[Task brief]
Show each line of the data below in which "reset" occurs.

Supplied material: Begin

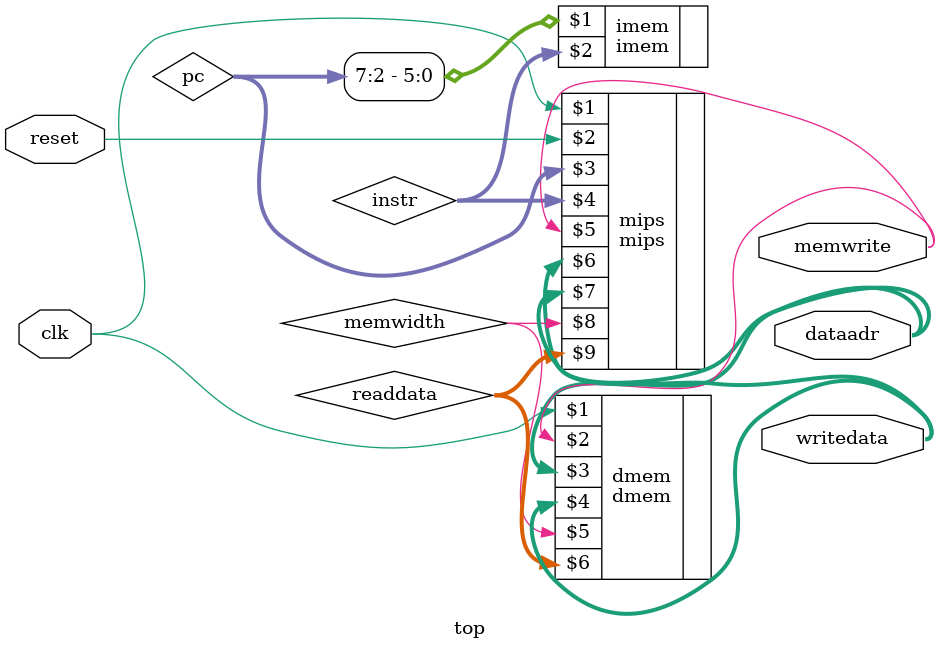
<source format=sv>
`timescale 1ns / 1ps
module top(input  logic        clk, reset, 
           output logic [31:0] writedata, dataadr, 
           output logic        memwrite);

  logic [31:0] pc, instr, readdata;
  logic memwidth; //SB: added memwidth to take in the memwidth output of mips 
  
  // instantiate processor and memories
  mips mips(clk, reset, pc, instr, memwrite, dataadr, 
            writedata, memwidth, readdata);                         //SB: added memwidth as an output of the mips instantiated module
  imem imem(pc[7:2], instr);
  dmem dmem(clk, memwrite, dataadr, writedata, memwidth, readdata); //SB: added memwidth as an input to the instantiated dmem module
endmodule
</source>
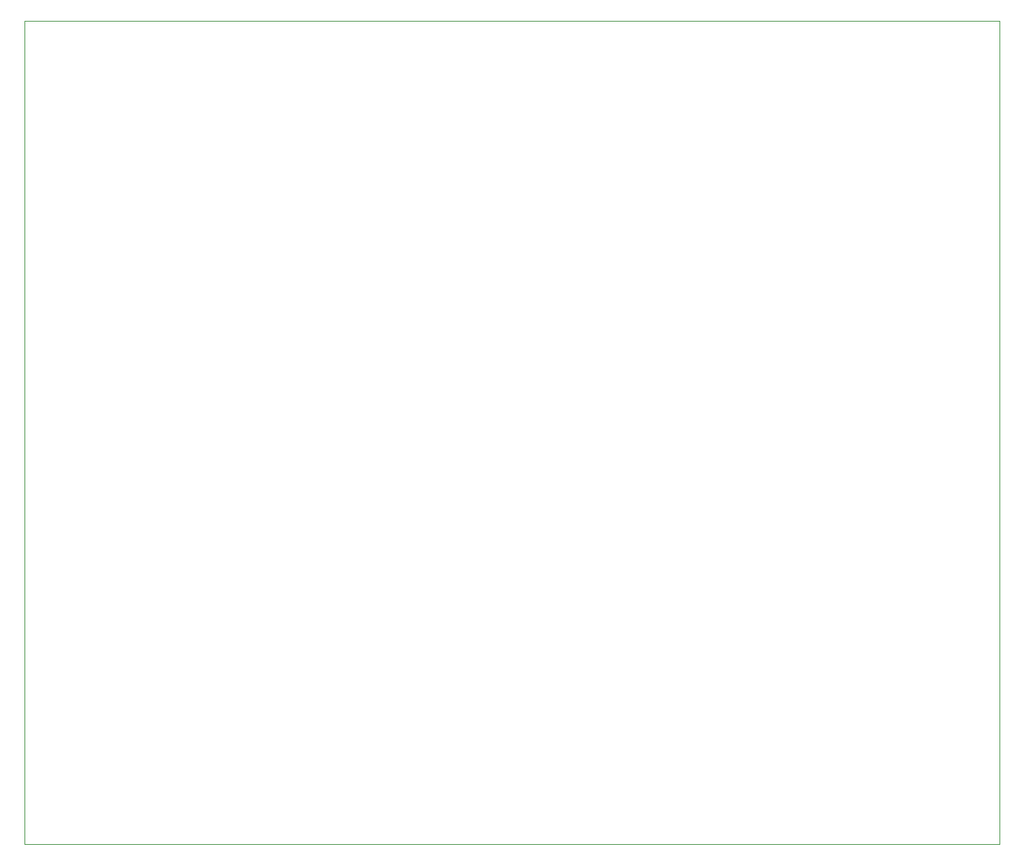
<source format=gbr>
%TF.GenerationSoftware,KiCad,Pcbnew,7.0.1*%
%TF.CreationDate,2023-04-14T12:40:57+03:00*%
%TF.ProjectId,Piirilevy,50696972-696c-4657-9679-2e6b69636164,rev?*%
%TF.SameCoordinates,Original*%
%TF.FileFunction,Profile,NP*%
%FSLAX46Y46*%
G04 Gerber Fmt 4.6, Leading zero omitted, Abs format (unit mm)*
G04 Created by KiCad (PCBNEW 7.0.1) date 2023-04-14 12:40:57*
%MOMM*%
%LPD*%
G01*
G04 APERTURE LIST*
%TA.AperFunction,Profile*%
%ADD10C,0.100000*%
%TD*%
G04 APERTURE END LIST*
D10*
X43090000Y-17640000D02*
X157570000Y-17640000D01*
X157570000Y-114390000D01*
X43090000Y-114390000D01*
X43090000Y-17640000D01*
M02*

</source>
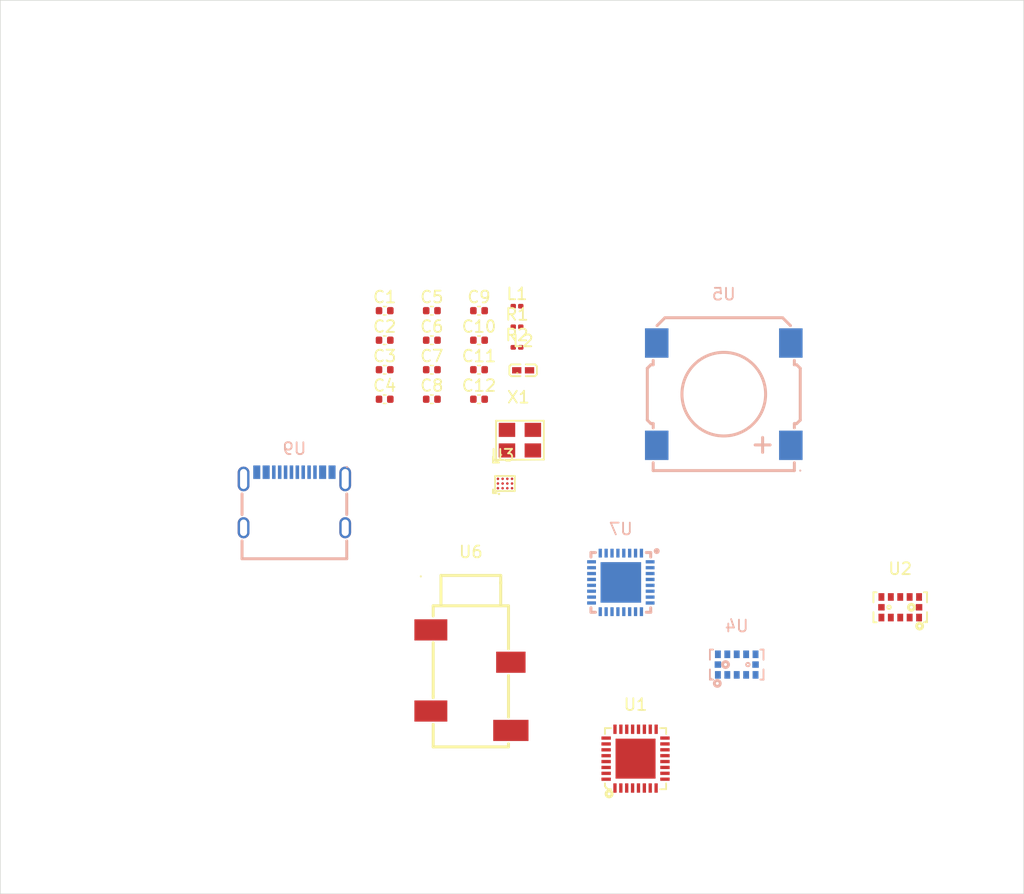
<source format=kicad_pcb>
(kicad_pcb
	(version 20240108)
	(generator "pcbnew")
	(generator_version "8.0")
	(general
		(thickness 1.6)
		(legacy_teardrops no)
	)
	(paper "A4")
	(title_block
		(title "Theremini")
	)
	(layers
		(0 "F.Cu" signal)
		(31 "B.Cu" signal)
		(32 "B.Adhes" user "B.Adhesive")
		(33 "F.Adhes" user "F.Adhesive")
		(34 "B.Paste" user)
		(35 "F.Paste" user)
		(36 "B.SilkS" user "B.Silkscreen")
		(37 "F.SilkS" user "F.Silkscreen")
		(38 "B.Mask" user)
		(39 "F.Mask" user)
		(40 "Dwgs.User" user "User.Drawings")
		(41 "Cmts.User" user "User.Comments")
		(42 "Eco1.User" user "User.Eco1")
		(43 "Eco2.User" user "User.Eco2")
		(44 "Edge.Cuts" user)
		(45 "Margin" user)
		(46 "B.CrtYd" user "B.Courtyard")
		(47 "F.CrtYd" user "F.Courtyard")
		(48 "B.Fab" user)
		(49 "F.Fab" user)
		(50 "User.1" user)
		(51 "User.2" user)
		(52 "User.3" user)
		(53 "User.4" user)
		(54 "User.5" user)
		(55 "User.6" user)
		(56 "User.7" user)
		(57 "User.8" user)
		(58 "User.9" user)
	)
	(setup
		(pad_to_mask_clearance 0)
		(allow_soldermask_bridges_in_footprints no)
		(pcbplotparams
			(layerselection 0x00010fc_ffffffff)
			(plot_on_all_layers_selection 0x0000000_00000000)
			(disableapertmacros no)
			(usegerberextensions no)
			(usegerberattributes yes)
			(usegerberadvancedattributes yes)
			(creategerberjobfile yes)
			(dashed_line_dash_ratio 12.000000)
			(dashed_line_gap_ratio 3.000000)
			(svgprecision 4)
			(plotframeref no)
			(viasonmask no)
			(mode 1)
			(useauxorigin no)
			(hpglpennumber 1)
			(hpglpenspeed 20)
			(hpglpendiameter 15.000000)
			(pdf_front_fp_property_popups yes)
			(pdf_back_fp_property_popups yes)
			(dxfpolygonmode yes)
			(dxfimperialunits yes)
			(dxfusepcbnewfont yes)
			(psnegative no)
			(psa4output no)
			(plotreference yes)
			(plotvalue yes)
			(plotfptext yes)
			(plotinvisibletext no)
			(sketchpadsonfab no)
			(subtractmaskfromsilk no)
			(outputformat 1)
			(mirror no)
			(drillshape 0)
			(scaleselection 1)
			(outputdirectory "../../")
		)
	)
	(net 0 "")
	(net 1 "GND")
	(net 2 "unconnected-(U7-VSS-Pad16)")
	(net 3 "unconnected-(U7-EP-Pad33)")
	(net 4 "BUCK CONVERTER IN")
	(net 5 "unconnected-(U7-PB7-Pad30)")
	(net 6 "unconnected-(U7-PB4-Pad27)")
	(net 7 "unconnected-(U7-PA1-Pad7)")
	(net 8 "unconnected-(U7-PA4-Pad10)")
	(net 9 "unconnected-(U7-PB3-Pad26)")
	(net 10 "unconnected-(U7-PA6-Pad12)")
	(net 11 "unconnected-(U7-PA15-Pad25)")
	(net 12 "unconnected-(U7-PC14-OSC32_IN-Pad2)")
	(net 13 "unconnected-(U7-PB6-Pad29)")
	(net 14 "unconnected-(U7-PA2-Pad8)")
	(net 15 "unconnected-(U7-PC15-OSC32_OUT-Pad3)")
	(net 16 "unconnected-(U7-PB5-Pad28)")
	(net 17 "unconnected-(U7-PA3-Pad9)")
	(net 18 "unconnected-(U7-PA13-Pad23)")
	(net 19 "unconnected-(U7-PB0-Pad14)")
	(net 20 "unconnected-(U7-PB1-Pad15)")
	(net 21 "unconnected-(U7-PA14-Pad24)")
	(net 22 "unconnected-(U7-PA10-Pad20)")
	(net 23 "unconnected-(U7-PA12-Pad22)")
	(net 24 "+3.3V")
	(net 25 "Net-(U3-SS)")
	(net 26 "VDDA")
	(net 27 "NRST")
	(net 28 "unconnected-(U7-PA5-Pad11)")
	(net 29 "unconnected-(U7-PA7-Pad13)")
	(net 30 "unconnected-(U7-PA8-Pad18)")
	(net 31 "XTAL OUT")
	(net 32 "unconnected-(U1-RLIN{slash}GPIO3-Pad6)")
	(net 33 "unconnected-(U1-LAUXIN-Pad19)")
	(net 34 "unconnected-(U1-SCLK-Pad16)")
	(net 35 "unconnected-(U1-ADCOUT-Pad9)")
	(net 36 "unconnected-(U1-RSPKOUT-Pad23)")
	(net 37 "unconnected-(U1-VDDA-Pad31)")
	(net 38 "unconnected-(U1-MCLK-Pad11)")
	(net 39 "unconnected-(U1-LMICN-Pad2)")
	(net 40 "unconnected-(U1-EP-Pad33)")
	(net 41 "unconnected-(U1-LSPKOUT-Pad25)")
	(net 42 "unconnected-(U1-FS-Pad7)")
	(net 43 "unconnected-(U1-LMICP-Pad1)")
	(net 44 "unconnected-(U1-MODE-Pad18)")
	(net 45 "unconnected-(U1-RAUXIN-Pad20)")
	(net 46 "unconnected-(U1-DACIN-Pad10)")
	(net 47 "unconnected-(U1-RMICP-Pad4)")
	(net 48 "unconnected-(U1-VSSA-Pad28)")
	(net 49 "unconnected-(U1-VDDB-Pad14)")
	(net 50 "unconnected-(U1-AUXOUT2-Pad22)")
	(net 51 "unconnected-(U1-MICBIAS-Pad32)")
	(net 52 "unconnected-(U1-VSSD-Pad12)")
	(net 53 "unconnected-(U1-VREF-Pad27)")
	(net 54 "unconnected-(U1-VDDC-Pad13)")
	(net 55 "unconnected-(U1-AUXOUT1-Pad21)")
	(net 56 "unconnected-(U1-LHP-Pad30)")
	(net 57 "unconnected-(U1-LLIN{slash}GPIO2-Pad3)")
	(net 58 "unconnected-(U1-VDDSPK-Pad26)")
	(net 59 "unconnected-(U1-VSSSPK-Pad24)")
	(net 60 "unconnected-(U1-RHP-Pad29)")
	(net 61 "unconnected-(U1-BCLK-Pad8)")
	(net 62 "unconnected-(U1-CSB-Pad15)")
	(net 63 "unconnected-(U1-SDIO-Pad17)")
	(net 64 "unconnected-(U1-RMICN-Pad5)")
	(net 65 "unconnected-(U2-GND2-Pad4)")
	(net 66 "unconnected-(U2-DNC-Pad8)")
	(net 67 "unconnected-(U2-SHT-Pad5)")
	(net 68 "unconnected-(U2-GND4-Pad12)")
	(net 69 "unconnected-(U2-GND3-Pad6)")
	(net 70 "unconnected-(U2-SCL-Pad10)")
	(net 71 "unconnected-(U2-AVDD-Pad11)")
	(net 72 "unconnected-(U2-SDA-Pad9)")
	(net 73 "unconnected-(U2-VSS-Pad2)")
	(net 74 "unconnected-(U2-VDD-Pad1)")
	(net 75 "unconnected-(U2-GND-Pad3)")
	(net 76 "unconnected-(U2-GP1-Pad7)")
	(net 77 "unconnected-(U4-GND3-Pad6)")
	(net 78 "unconnected-(U4-VSS-Pad2)")
	(net 79 "unconnected-(U4-GP1-Pad7)")
	(net 80 "unconnected-(U4-SCL-Pad10)")
	(net 81 "unconnected-(U4-DNC-Pad8)")
	(net 82 "unconnected-(U4-GND4-Pad12)")
	(net 83 "unconnected-(U4-SHT-Pad5)")
	(net 84 "unconnected-(U4-GND2-Pad4)")
	(net 85 "unconnected-(U4-VDD-Pad1)")
	(net 86 "unconnected-(U4-AVDD-Pad11)")
	(net 87 "unconnected-(U4-GND-Pad3)")
	(net 88 "unconnected-(U4-SDA-Pad9)")
	(net 89 "unconnected-(U5-LEAD--Pad2)")
	(net 90 "unconnected-(U5-DUMMY-Pad4)")
	(net 91 "unconnected-(U5-DUMMY-Pad3)")
	(net 92 "unconnected-(U5-LEAD+-Pad1)")
	(net 93 "unconnected-(U6-Pad1)")
	(net 94 "unconnected-(U6-Pad2)")
	(net 95 "unconnected-(U6-Pad4)")
	(net 96 "unconnected-(U6-Pad3)")
	(net 97 "unconnected-(U7-PA9-Pad19)")
	(net 98 "unconnected-(U7-PA11-Pad21)")
	(net 99 "Net-(U3-L1)")
	(net 100 "Net-(U3-L2)")
	(net 101 "Net-(U3-PG)")
	(net 102 "Net-(U7-PH3{slash}BOOT0)")
	(net 103 "unconnected-(U9-DN1-PadA7)")
	(net 104 "Net-(D2-A)")
	(net 105 "unconnected-(U9-SBU1-PadA8)")
	(net 106 "unconnected-(U9-CC2-PadB5)")
	(net 107 "unconnected-(U9-DP1-PadA6)")
	(net 108 "unconnected-(U9-DN2-PadB7)")
	(net 109 "unconnected-(U9-SBU2-PadB8)")
	(net 110 "unconnected-(U9-DP2-PadB6)")
	(net 111 "unconnected-(U9-CC1-PadA5)")
	(footprint "Capacitor_SMD:C_0402_1005Metric" (layer "F.Cu") (at 104.684043 93.429862))
	(footprint "NAU88C22YG:QFN-32_L5.0-W5.0-P0.50-BL-EP3.4" (layer "F.Cu") (at 122 124))
	(footprint "Capacitor_SMD:C_0402_1005Metric" (layer "F.Cu") (at 100.674043 93.429862))
	(footprint "Capacitor_SMD:C_0402_1005Metric" (layer "F.Cu") (at 100.674043 90.919862))
	(footprint "Capacitor_SMD:C_0402_1005Metric" (layer "F.Cu") (at 104.684043 88.409862))
	(footprint "PJ-327C-4A:AUDIO-SMD_PJ-327C-4A" (layer "F.Cu") (at 108 117.324867))
	(footprint "Capacitor_SMD:C_0402_1005Metric" (layer "F.Cu") (at 100.674043 88.409862))
	(footprint "VL53L0CXV0DH1:OPTO-SMD_12P_VL53L0CXV0DH-1" (layer "F.Cu") (at 144.5 111.124968))
	(footprint "Capacitor_SMD:C_0402_1005Metric" (layer "F.Cu") (at 100.674043 85.899862))
	(footprint "Resistor_SMD:R_0201_0603Metric" (layer "F.Cu") (at 111.924043 89.019862))
	(footprint "Capacitor_SMD:C_0402_1005Metric" (layer "F.Cu") (at 108.694043 85.899862))
	(footprint "Capacitor_SMD:C_0402_1005Metric" (layer "F.Cu") (at 108.694043 93.429862))
	(footprint "Capacitor_SMD:C_0402_1005Metric" (layer "F.Cu") (at 108.694043 90.919862))
	(footprint "BLM15AG601SN1D:L0402" (layer "F.Cu") (at 112.44395 90.969665))
	(footprint "Resistor_SMD:R_0201_0603Metric" (layer "F.Cu") (at 111.924043 87.269862))
	(footprint "Capacitor_SMD:C_0402_1005Metric" (layer "F.Cu") (at 104.684043 85.899862))
	(footprint "Capacitor_SMD:C_0402_1005Metric" (layer "F.Cu") (at 104.684043 90.919862))
	(footprint "TPS63051YFFR:DSBGA-12_L1.6-W1.2-R3-C4-P0.40-BL" (layer "F.Cu") (at 110.900051 100.599949))
	(footprint "Capacitor_SMD:C_0402_1005Metric" (layer "F.Cu") (at 108.694043 88.409862))
	(footprint "Inductor_SMD:L_0201_0603Metric" (layer "F.Cu") (at 111.924043 85.519862))
	(footprint "OT32258MJBA4SL:OSC-SMD_4P-L3.2-W2.5-BL" (layer "F.Cu") (at 112.171045 96.912319))
	(footprint "VL53L0CXV0DH1:OPTO-SMD_12P_VL53L0CXV0DH-1" (layer "B.Cu") (at 130.599949 116 180))
	(footprint "TYPE-C16PIN:USB-C-SMD_TYPE-C16PIN" (layer "B.Cu") (at 93 102 180))
	(footprint "STM32L432KBU6TR:UFQFPN-32_L5.0-W5.0-P0.50-TL-EP3.5" (layer "B.Cu") (at 120.750064 109.010033 180))
	(footprint "KLJ-01304T-08R07W:BUZ-SMD_4P-L13.0-W13.0-P11.4-BL" (layer "B.Cu") (at 129.5 93 180))
	(gr_rect
		(start 68 59.5)
		(end 155 135.5)
		(stroke
			(width 0.05)
			(type default)
		)
		(fill none)
		(layer "Edge.Cuts")
		(uuid "85a31441-2b5e-46b6-8f3b-dc1651130603")
	)
)

</source>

Supplied material: End

[The answer]
module top(input  logic        clk, reset, 
  mips mips(clk, reset, pc, instr, memwrite, dataadr, 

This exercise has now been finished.